Personal information
- Full name: Amos-Leonard Boon Hock Chye
- Date of birth: 12 July 1972 (age 53)
- Place of birth: Singapore
- Height: 1.72 m (5 ft 8 in)
- Position: Goalkeeper

Team information
- Current team: Woodlands Wellington
- Number: 1

Senior career*
- Years: Team / Apps / (Gls)
- 1996–1998: Tanjong Pagar United / 3 / (?)
- 1999–2003: Marine Castle United / 143 / (0)
- 2005–2006: Home United / 3 / (0)
- 2006–2007: Sengkang Punggol / 45 / (0)
- 2008: Geylang United / 23 / (0)
- 2009–2010: Sengkang Punggol / 18 / (0)
- 2011: Woodlands Wellington / 8 / (0)

Managerial career
- 2016-2022: Singapore Cricket Club (Men's & Women's)
- 2023-present: Eastern Thunder FC

= Amos Boon =

Singaporean footballer (born 1972)

Amos Leonard Boon Hock Chye (born 12 July 1972) is a former goalkeeper who last played for Woodlands Wellington in the 2011 S-League season. He was retired professionally at the end of the season.

Boon is a former Singapore youth international and Combined Schools player. He has also represented Singapore in the Tiger 5 Futsal tournament playing against the likes of Brazil.

Boon is currently the head coach of Eastern Thunder FC Women's team.

==Football career==
Boon started his S.League career with Tanjong Pagar United in 1996, which he stayed for three years. He then moved to Marine Castle United for five years.

He had a brief stint at Home United for two years where he played against the likes of Selangor (Malaysia), Valencia FC (Maldives) and Happy Valley (Hong Kong) in the AFC Cup, before returning to Sengkang Punggol. He played for 7.5 years with Sengkang Punggol before joining Geylang United for the 2008 season.
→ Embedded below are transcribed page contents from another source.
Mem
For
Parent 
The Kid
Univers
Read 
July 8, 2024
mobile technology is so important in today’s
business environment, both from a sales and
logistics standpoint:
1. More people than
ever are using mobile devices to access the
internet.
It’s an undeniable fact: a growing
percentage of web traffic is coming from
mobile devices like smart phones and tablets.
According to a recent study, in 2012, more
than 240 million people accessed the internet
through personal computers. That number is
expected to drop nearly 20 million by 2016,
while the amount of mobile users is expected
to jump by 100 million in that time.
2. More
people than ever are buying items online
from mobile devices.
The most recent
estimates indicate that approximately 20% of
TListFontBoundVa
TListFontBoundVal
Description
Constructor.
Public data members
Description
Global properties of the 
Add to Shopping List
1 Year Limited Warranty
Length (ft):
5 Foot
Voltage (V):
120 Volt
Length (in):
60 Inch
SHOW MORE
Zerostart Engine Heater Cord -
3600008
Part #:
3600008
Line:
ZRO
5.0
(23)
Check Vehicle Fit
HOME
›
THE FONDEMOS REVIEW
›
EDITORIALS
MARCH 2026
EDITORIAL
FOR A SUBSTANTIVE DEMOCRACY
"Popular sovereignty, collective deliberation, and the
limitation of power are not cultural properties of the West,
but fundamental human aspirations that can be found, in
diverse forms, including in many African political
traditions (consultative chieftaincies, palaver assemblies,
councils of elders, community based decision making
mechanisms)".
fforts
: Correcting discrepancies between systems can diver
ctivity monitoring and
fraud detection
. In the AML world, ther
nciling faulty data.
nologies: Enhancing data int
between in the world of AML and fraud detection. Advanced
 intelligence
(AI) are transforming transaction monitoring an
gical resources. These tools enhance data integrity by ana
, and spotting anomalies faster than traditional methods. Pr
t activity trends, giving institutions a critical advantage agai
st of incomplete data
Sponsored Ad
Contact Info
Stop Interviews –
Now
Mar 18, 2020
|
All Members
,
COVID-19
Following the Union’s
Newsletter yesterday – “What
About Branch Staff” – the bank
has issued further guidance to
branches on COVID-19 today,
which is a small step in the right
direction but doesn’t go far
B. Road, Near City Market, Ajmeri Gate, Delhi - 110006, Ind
Many fans were shocked at the move as it was speculated that he would stay at Sengkang and end his career at the Hougang Stadium.. He returned to Hougang United for another two years before ending his career at Woodlands Wellington in 2011.

In 2016, Amos joined the management team as a coach at Singapore Cricket Club (SCC).

In 2019, Amos was nominated for NFL Division Two Coach of the Year after bringing SCC to a 4th position in the league. SCC was knocked out on the third round of the FA Cup.

In 2022, he led the SCC Men's team back to 2023 Singapore Football League (SFL) 1 by finishing 2nd, and also winning honours for SCC Women's team in the SCC7's and SportCares Y10 League.

On 30 November 2022, Amos tendered his resignation for both the Women's and the Men's teams.

In 2023, the former S-League goalkeeper was approached to join Admiralty FC as part of its rebranding. Admiralty (Women's team), formed by Eastern Thunder, participated in Women's National League. They will be participating in the 2024 season under Eastern Thunder FC.

In 2024, Boon lead Eastern Thunder to the 4th placing during the league phase of the Women's National League, qualifying for the knockout phase. Eastern Thunder eventually claimed 2nd place after losing to Mattar Sailors 2-1 in the Final. Boon went on to win the Coach of the Year during the Amateur Leagues Awards Night 2024.

==Wakeboard career==
During recovery from an injury in 1999, Boon started wakeboarding. In 2002, Boon became a member of the national wakeboarding team.

In 2003, Boon became the president of the Wakeboard Association (Singapore).

In 2004, Boon participated in the Asian X Games in wakeboarding and reached the semi-finals.

Boon also co-founded a wakeboarding school, Launch Wakeboard School.

==Professional career==

In 2006, Boon started Launch Group, an events management agency, initially organising wakeboarding events. The company eventually change to manage artists, product launches, local and overseas conferences.

Boon filed for bankruptcy in October 2022.